Trade Links (Scotland/Malawi)
The Scotland Office does not have a remit for developing international trade, but I am happy to report that UK Government spending on Malawi amounts to some £70 million. For the sake of completeness, I should add that the Scottish Executive’s contribution to international development in Malawi is £3 million.
Notwithstanding Scotland’s close links to Malawi dating back to Dr. Livingstone, does the Minister share my concern that when the new chief of Blantyre—also known as the British high commissioner—was in charge of Scotland, albeit briefly, he set up a Scottish international aid charity and that that charity might be competing with, rather than complementing, the excellent and important work of the Department for International Development, which is, of course, a reserved matter?
If that were the case there would be a concern, but there is not a concern because DFID officials are working closely with Scottish Executive officials on that. I should point out that some 560 DFID officials work in East Kilbride, where a large part of the Department is based, and that extends Scotland’s contribution to international aid and development. When I saw that this question had been tabled, I had hoped that the hon. Gentleman would congratulate the Government on an 11 per cent. increase in international aid, reversing years of decline and cuts to the international aid budget under the last Tory Government, so that we are now well on the way to meeting our international obligations.
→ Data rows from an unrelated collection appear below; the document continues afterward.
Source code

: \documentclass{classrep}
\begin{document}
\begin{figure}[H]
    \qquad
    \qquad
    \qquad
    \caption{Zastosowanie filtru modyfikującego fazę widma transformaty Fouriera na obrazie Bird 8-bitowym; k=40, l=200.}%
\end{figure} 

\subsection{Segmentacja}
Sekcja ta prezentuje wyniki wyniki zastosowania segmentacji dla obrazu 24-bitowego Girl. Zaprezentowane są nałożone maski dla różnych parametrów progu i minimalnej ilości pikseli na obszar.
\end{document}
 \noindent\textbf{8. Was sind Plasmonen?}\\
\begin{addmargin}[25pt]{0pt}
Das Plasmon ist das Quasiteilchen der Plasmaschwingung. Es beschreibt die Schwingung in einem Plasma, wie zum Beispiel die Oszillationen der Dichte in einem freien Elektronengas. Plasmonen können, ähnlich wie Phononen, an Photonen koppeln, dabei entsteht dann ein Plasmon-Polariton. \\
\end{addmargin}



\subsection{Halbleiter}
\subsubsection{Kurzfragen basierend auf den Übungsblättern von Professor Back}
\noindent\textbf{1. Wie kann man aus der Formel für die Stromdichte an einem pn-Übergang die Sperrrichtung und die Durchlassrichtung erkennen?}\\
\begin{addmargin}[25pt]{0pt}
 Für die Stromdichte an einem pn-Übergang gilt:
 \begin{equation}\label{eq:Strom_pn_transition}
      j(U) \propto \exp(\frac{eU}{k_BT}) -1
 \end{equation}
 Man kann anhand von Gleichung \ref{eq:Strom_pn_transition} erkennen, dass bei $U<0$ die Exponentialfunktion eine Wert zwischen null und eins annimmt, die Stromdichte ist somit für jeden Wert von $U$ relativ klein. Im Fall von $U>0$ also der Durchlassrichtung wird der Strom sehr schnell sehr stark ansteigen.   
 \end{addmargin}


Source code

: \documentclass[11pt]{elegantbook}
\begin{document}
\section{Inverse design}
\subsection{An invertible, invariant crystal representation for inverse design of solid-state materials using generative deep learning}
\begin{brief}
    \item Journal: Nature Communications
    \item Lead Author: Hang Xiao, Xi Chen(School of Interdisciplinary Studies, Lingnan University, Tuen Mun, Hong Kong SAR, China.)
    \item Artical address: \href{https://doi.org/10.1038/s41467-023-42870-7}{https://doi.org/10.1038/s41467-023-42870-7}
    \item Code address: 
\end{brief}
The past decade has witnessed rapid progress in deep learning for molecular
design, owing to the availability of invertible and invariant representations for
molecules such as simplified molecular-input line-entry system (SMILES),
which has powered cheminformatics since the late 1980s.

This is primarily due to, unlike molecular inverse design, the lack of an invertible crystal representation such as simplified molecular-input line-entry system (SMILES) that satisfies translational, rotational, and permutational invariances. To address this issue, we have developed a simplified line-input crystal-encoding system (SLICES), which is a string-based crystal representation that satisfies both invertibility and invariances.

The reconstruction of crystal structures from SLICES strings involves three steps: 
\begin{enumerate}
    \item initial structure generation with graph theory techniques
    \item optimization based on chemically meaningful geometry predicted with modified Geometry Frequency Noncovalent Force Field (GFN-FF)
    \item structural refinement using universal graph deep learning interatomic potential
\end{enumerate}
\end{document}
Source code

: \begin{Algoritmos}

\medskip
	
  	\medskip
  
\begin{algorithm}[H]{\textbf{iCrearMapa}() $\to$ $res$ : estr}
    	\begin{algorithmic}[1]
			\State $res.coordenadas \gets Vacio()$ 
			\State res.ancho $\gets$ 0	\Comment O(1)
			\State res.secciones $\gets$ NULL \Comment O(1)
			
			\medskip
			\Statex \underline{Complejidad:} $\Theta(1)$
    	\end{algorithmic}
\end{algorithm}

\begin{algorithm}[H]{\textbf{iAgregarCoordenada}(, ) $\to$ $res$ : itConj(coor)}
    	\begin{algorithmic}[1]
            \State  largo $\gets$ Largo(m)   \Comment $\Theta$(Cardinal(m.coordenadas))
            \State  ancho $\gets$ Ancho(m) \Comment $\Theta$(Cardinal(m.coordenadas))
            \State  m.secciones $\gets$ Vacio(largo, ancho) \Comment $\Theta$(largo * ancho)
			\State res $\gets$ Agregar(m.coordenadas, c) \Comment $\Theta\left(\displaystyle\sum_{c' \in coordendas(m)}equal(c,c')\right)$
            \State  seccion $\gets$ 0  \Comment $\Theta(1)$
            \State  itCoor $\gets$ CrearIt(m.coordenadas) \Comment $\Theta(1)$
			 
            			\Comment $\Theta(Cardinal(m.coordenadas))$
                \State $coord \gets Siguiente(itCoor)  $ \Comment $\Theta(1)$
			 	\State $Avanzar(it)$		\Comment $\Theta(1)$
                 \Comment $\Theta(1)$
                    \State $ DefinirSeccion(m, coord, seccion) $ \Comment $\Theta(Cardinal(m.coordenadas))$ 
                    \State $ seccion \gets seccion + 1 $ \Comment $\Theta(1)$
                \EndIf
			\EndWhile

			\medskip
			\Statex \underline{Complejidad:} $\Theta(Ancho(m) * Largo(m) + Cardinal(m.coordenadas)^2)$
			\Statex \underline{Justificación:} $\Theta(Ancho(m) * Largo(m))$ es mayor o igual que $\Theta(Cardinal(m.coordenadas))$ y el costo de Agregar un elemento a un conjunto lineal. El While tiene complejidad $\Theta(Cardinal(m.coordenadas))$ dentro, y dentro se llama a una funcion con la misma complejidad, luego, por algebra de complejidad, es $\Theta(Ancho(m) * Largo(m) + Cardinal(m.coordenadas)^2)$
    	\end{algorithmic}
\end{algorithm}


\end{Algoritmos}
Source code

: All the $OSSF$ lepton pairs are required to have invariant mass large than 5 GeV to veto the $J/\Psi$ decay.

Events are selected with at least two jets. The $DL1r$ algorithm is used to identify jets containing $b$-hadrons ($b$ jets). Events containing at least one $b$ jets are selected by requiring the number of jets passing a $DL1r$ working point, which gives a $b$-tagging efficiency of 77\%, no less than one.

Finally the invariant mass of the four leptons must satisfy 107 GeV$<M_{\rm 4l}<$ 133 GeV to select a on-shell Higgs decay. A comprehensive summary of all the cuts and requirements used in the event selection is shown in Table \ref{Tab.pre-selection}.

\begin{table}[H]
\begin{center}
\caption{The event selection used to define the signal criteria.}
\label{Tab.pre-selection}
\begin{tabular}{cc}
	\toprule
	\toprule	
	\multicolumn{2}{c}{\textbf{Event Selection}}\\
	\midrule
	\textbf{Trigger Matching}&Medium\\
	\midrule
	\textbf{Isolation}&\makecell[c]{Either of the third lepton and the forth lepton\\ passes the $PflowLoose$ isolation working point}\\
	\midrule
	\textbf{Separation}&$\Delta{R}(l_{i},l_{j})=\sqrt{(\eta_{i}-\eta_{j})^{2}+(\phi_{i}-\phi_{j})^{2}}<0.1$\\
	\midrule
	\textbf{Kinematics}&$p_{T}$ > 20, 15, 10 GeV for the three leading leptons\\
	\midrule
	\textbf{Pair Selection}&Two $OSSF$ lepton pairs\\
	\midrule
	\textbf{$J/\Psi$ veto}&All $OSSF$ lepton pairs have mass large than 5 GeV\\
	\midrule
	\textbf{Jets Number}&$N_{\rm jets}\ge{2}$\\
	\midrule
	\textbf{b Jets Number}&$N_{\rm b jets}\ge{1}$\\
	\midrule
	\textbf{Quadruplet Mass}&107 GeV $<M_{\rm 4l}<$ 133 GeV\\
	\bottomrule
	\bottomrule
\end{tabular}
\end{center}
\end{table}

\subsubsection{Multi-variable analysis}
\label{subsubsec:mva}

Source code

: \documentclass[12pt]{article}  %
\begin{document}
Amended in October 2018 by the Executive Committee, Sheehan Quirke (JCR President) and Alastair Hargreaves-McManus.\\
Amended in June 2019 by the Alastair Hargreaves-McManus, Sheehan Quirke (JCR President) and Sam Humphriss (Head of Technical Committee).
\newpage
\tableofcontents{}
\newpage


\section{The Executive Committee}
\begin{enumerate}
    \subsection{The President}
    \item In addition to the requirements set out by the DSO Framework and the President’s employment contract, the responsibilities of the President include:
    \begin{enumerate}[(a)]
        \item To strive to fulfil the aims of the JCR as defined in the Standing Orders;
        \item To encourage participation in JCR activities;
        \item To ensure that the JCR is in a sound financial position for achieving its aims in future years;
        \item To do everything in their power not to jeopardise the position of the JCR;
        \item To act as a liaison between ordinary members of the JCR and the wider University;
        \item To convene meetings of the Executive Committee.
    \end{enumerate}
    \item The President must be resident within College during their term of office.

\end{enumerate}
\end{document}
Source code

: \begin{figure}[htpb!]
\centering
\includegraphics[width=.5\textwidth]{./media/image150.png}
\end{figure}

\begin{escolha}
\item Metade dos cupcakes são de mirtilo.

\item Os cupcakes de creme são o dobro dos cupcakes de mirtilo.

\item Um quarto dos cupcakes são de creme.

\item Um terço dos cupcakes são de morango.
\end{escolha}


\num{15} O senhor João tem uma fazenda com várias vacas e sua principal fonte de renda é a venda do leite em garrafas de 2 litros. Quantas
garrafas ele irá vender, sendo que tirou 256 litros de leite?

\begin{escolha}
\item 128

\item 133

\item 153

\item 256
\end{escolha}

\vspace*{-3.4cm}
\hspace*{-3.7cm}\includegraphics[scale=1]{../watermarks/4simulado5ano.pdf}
The employment level in Scotland stands at 2.54 million, with the rate of employment at 76.7 per cent. The current employment level and rate are both at near historic levels.
The Secretary of State is well aware of the huge improvement in employment throughout Scotland, but particularly in my constituency, since 1997. Indeed, 25 per cent. more people are now in work than in 1997. However, unemployment and low pay remain major problems in many parts of Scotland, particularly Ayrshire. What does the Secretary of State believe can further be done to improve employment levels, so that we reach full employment—our manifesto commitment—in Scotland?
As a fellow Ayrshire MP, I am well aware of the challenges that the economy of Ayrshire faces in sustaining and increasing employment. Given the systemic difficulties that Ayrshire has faced over a long period, the level of improvement over the past decade is nothing short of miraculous. However, none of us are entitled to rest on our laurels, and we will not achieve our objective of full employment, whatever that measure might be—against the accepted standards of a few decades ago, we are well past the benchmark that was set for any Government by economists—unless we sustain and maintain a stable economy, as we have been able to do, and unless we address the issues of skills, resources and economic development, with the co-operation and help, of course, of the Scottish Executive, who have the major responsibility in that regard. I have absolutely no doubt that, if we do more of what we have been doing in making work pay and encouraging people into work, we will achieve the objective that my hon. Friend and I share.